*** Opening Dataset excerpts ***

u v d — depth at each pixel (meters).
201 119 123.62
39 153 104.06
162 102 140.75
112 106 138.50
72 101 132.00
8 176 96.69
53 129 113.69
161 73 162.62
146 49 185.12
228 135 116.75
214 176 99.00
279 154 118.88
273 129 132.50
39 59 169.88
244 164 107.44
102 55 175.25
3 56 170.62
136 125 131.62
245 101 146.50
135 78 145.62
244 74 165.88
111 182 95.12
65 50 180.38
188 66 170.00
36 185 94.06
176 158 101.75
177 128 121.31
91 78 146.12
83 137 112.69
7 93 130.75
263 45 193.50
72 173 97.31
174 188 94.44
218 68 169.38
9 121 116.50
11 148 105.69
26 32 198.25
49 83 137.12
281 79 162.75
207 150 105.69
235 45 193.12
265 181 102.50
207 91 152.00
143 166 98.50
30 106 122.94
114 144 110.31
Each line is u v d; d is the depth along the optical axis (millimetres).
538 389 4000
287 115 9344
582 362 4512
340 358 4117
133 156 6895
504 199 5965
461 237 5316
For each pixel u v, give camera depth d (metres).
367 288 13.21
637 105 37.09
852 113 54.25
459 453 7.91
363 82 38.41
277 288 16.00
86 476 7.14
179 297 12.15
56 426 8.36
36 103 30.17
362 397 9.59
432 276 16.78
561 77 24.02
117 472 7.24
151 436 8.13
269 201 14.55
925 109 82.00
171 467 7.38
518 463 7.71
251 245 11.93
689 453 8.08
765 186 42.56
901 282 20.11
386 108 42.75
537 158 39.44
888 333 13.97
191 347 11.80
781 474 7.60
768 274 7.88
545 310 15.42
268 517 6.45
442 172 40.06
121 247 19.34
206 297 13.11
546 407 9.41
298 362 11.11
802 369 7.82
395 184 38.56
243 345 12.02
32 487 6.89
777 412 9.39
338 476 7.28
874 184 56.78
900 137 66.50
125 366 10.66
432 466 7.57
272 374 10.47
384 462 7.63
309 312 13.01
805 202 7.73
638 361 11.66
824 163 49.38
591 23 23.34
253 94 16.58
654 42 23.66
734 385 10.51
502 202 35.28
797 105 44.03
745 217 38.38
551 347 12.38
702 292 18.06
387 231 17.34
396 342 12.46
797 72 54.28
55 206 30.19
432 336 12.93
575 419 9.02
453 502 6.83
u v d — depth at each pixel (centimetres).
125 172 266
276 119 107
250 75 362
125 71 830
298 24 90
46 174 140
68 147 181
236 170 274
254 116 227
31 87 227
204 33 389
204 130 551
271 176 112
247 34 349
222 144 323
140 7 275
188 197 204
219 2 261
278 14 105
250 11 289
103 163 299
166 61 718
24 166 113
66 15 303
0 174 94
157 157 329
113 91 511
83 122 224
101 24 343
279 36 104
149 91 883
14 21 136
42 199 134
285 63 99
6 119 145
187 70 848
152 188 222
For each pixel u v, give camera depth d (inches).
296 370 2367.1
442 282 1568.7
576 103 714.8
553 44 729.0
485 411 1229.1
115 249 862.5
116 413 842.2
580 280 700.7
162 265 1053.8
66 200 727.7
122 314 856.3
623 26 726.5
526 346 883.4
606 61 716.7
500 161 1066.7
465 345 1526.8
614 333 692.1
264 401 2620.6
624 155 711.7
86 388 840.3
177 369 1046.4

*** Closing Dataset excerpts ***

Task details
The answer should consist of every line from the listing above that includes the word "pixel".

Result
u v d — depth at each pixel (meters).
For each pixel u v, give camera depth d (metres).
u v d — depth at each pixel (centimetres).
For each pixel u v, give camera depth d (inches).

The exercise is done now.